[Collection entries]
┄┄┄┄┄┄
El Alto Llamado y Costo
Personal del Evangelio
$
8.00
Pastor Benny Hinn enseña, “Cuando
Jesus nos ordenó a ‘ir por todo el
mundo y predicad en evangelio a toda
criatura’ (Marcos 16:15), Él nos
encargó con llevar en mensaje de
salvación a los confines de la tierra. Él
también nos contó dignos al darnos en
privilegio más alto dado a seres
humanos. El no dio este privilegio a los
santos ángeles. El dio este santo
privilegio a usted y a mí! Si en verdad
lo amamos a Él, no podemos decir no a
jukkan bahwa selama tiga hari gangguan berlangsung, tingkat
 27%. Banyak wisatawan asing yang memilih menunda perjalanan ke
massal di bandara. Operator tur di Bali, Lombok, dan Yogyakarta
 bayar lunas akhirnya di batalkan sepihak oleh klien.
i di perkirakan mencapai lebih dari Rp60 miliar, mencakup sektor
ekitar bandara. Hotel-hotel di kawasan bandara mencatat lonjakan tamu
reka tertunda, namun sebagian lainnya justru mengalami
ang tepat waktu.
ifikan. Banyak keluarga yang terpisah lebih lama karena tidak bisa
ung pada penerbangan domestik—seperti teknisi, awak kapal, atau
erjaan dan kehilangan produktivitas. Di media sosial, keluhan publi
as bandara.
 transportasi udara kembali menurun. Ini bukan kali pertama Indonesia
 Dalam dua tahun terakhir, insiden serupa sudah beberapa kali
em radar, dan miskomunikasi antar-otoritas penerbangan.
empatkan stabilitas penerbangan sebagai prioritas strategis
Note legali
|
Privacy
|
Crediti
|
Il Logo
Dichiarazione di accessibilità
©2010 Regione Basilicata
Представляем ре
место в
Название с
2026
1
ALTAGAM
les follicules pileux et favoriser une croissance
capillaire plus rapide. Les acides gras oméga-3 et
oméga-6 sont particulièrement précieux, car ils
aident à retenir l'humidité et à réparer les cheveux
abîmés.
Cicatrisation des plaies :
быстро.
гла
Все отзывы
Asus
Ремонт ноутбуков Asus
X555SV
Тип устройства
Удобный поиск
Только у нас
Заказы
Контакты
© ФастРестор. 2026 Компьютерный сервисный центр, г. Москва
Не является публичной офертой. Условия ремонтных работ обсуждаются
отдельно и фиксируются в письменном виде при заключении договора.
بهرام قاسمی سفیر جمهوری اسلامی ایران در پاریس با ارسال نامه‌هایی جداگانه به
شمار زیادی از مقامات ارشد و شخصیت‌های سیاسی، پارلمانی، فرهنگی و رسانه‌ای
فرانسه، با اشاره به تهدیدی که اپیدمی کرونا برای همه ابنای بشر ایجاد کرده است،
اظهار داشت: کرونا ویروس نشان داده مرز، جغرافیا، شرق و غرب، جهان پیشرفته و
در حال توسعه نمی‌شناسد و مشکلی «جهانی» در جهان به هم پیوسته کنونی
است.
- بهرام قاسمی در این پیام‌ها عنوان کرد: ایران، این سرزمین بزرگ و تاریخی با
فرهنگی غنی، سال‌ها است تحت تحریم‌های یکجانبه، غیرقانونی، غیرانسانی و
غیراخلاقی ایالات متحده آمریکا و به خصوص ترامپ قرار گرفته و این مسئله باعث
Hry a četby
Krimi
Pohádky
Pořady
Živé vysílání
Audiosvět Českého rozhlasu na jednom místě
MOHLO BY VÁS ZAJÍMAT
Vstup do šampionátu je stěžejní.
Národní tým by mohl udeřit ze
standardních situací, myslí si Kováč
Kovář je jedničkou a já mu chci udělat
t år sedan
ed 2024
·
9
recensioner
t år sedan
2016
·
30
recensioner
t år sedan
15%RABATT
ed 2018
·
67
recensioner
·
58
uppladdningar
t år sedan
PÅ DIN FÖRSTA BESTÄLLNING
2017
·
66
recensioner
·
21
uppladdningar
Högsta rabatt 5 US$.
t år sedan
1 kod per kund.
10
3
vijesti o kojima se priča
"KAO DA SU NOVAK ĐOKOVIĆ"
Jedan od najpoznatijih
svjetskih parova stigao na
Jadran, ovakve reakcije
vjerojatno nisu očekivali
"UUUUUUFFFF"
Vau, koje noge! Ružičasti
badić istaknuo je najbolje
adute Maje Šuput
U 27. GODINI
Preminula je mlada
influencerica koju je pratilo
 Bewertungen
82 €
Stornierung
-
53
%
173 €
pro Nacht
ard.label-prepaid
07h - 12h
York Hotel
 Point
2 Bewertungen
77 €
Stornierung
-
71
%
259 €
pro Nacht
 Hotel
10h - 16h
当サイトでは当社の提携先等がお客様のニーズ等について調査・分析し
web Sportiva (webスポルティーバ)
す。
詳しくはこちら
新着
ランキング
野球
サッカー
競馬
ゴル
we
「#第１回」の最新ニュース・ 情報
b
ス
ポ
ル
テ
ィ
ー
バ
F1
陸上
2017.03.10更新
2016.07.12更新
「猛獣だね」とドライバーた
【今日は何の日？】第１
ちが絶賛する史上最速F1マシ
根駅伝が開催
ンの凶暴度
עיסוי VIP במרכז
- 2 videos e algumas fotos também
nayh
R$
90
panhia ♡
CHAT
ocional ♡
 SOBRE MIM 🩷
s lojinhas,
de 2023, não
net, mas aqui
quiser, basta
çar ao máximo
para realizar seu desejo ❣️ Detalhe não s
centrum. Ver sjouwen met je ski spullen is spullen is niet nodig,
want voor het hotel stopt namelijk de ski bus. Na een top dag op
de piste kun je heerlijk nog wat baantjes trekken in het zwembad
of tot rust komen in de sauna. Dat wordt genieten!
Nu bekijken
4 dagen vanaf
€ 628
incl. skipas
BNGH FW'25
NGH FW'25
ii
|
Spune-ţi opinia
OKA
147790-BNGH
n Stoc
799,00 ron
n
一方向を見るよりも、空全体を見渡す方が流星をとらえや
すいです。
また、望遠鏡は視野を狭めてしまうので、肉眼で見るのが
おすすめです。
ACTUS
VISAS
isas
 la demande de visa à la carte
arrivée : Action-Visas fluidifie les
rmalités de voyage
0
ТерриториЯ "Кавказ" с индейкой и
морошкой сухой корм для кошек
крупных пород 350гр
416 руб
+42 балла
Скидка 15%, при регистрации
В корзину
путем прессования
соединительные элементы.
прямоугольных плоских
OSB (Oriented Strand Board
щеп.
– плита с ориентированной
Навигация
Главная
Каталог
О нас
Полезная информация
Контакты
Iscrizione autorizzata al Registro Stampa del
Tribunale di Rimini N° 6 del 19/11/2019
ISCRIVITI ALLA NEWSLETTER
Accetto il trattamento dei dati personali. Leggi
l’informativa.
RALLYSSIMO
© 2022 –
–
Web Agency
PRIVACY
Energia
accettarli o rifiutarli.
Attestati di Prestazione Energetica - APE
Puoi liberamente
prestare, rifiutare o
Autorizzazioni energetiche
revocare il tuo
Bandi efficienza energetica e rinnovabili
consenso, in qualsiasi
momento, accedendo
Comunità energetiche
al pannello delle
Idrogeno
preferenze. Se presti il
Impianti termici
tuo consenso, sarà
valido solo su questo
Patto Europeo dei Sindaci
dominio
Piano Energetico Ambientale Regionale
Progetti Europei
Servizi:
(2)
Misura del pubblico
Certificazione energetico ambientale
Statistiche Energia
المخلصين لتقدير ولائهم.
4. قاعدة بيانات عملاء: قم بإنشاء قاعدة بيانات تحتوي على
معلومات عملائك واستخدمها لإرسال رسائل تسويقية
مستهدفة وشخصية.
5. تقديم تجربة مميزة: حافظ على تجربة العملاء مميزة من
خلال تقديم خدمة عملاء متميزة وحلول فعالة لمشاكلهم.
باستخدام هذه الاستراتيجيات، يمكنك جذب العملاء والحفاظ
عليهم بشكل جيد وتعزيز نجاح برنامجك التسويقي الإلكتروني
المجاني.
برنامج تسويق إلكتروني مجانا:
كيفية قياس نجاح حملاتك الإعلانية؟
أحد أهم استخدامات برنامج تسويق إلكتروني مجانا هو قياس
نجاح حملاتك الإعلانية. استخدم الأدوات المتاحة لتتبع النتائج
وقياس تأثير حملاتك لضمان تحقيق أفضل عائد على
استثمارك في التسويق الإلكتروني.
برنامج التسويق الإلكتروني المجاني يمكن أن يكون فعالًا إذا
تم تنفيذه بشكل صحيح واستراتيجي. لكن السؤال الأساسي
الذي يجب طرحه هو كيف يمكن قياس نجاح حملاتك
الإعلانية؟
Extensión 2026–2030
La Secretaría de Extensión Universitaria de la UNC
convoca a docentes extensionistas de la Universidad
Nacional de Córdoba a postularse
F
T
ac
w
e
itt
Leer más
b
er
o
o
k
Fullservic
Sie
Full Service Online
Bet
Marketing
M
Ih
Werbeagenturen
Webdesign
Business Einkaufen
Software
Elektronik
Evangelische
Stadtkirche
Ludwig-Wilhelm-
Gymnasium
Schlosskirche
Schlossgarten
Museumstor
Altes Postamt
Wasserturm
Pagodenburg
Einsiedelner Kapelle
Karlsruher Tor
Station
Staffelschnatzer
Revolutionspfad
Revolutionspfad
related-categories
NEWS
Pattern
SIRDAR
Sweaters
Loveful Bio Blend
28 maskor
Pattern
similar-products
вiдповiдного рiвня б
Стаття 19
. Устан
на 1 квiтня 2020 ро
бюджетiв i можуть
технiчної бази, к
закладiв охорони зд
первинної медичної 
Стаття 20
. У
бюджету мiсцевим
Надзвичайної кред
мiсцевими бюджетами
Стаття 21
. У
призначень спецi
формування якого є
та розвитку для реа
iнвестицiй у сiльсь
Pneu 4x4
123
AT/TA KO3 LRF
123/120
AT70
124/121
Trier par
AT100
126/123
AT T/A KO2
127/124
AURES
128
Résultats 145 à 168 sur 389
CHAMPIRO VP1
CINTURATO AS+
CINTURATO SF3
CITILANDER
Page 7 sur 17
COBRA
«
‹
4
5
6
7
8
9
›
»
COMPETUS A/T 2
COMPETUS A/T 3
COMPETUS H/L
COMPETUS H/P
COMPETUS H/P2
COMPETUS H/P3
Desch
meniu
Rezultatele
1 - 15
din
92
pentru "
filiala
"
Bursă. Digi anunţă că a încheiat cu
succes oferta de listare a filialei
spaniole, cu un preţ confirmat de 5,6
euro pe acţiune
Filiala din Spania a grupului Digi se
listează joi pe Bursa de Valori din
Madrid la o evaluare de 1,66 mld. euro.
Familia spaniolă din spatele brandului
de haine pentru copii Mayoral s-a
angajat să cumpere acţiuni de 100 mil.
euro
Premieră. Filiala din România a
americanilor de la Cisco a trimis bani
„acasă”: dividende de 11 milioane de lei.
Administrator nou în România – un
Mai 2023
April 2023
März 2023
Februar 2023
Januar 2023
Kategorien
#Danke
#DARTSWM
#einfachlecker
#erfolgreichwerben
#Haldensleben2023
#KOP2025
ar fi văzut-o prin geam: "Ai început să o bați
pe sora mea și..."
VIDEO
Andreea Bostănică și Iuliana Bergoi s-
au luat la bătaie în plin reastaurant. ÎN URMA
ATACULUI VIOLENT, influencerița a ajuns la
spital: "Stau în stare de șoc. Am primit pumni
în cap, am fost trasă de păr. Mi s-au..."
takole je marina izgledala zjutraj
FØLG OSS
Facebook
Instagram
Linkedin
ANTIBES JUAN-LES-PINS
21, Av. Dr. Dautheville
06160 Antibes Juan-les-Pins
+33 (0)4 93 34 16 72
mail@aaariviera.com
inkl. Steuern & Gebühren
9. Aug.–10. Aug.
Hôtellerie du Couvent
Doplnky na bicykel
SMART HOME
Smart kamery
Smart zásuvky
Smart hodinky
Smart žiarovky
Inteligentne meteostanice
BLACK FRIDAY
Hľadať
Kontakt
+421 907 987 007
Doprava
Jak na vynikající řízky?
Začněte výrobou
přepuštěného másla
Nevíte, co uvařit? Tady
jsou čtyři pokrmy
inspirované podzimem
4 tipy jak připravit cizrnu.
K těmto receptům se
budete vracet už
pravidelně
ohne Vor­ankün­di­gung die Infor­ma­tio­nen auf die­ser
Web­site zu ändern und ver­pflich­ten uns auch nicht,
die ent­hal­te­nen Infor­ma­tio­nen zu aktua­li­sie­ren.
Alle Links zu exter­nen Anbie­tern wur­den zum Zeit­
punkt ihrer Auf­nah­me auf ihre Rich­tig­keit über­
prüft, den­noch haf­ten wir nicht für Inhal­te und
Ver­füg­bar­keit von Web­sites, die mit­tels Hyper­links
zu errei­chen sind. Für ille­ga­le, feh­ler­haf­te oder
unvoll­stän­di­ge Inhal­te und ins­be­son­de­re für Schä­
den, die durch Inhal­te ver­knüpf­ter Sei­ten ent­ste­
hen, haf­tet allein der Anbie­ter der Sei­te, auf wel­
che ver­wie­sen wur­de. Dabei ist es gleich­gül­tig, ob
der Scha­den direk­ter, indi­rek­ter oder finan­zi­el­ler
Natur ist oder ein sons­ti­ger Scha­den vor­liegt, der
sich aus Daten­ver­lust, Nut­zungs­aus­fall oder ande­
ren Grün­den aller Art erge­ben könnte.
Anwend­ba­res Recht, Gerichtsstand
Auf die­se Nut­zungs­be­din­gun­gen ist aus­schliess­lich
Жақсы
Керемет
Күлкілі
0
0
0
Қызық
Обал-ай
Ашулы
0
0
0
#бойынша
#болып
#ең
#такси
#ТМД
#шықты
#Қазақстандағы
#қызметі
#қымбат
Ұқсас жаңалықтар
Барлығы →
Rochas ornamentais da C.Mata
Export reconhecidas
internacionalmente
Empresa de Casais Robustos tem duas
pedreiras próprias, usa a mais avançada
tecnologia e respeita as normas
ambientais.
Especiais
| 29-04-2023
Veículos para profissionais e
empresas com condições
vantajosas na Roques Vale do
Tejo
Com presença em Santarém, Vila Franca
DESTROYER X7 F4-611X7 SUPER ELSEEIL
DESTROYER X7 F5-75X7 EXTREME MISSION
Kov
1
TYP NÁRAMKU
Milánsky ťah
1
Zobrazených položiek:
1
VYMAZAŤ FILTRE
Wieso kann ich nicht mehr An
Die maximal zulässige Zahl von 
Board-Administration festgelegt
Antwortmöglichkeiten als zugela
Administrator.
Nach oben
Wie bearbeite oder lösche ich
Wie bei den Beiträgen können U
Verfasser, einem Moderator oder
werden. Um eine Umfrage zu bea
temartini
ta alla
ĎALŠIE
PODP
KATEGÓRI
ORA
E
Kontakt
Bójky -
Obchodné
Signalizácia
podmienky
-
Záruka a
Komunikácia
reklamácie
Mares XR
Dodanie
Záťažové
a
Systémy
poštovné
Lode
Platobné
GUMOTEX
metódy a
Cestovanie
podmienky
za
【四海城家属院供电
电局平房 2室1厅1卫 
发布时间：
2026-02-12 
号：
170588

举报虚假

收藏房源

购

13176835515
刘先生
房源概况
┄┄┄┄┄┄
Prompt: In the entries above, find the line with "Jesus nos ordenó a ‘ir por todo el" and the line with "privilegio más alto dado a seres", then set down exactly those two and every line between them, nothing else.

Completed task:
Jesus nos ordenó a ‘ir por todo el
mundo y predicad en evangelio a toda
criatura’ (Marcos 16:15), Él nos
encargó con llevar en mensaje de
salvación a los confines de la tierra. Él
también nos contó dignos al darnos en
privilegio más alto dado a seres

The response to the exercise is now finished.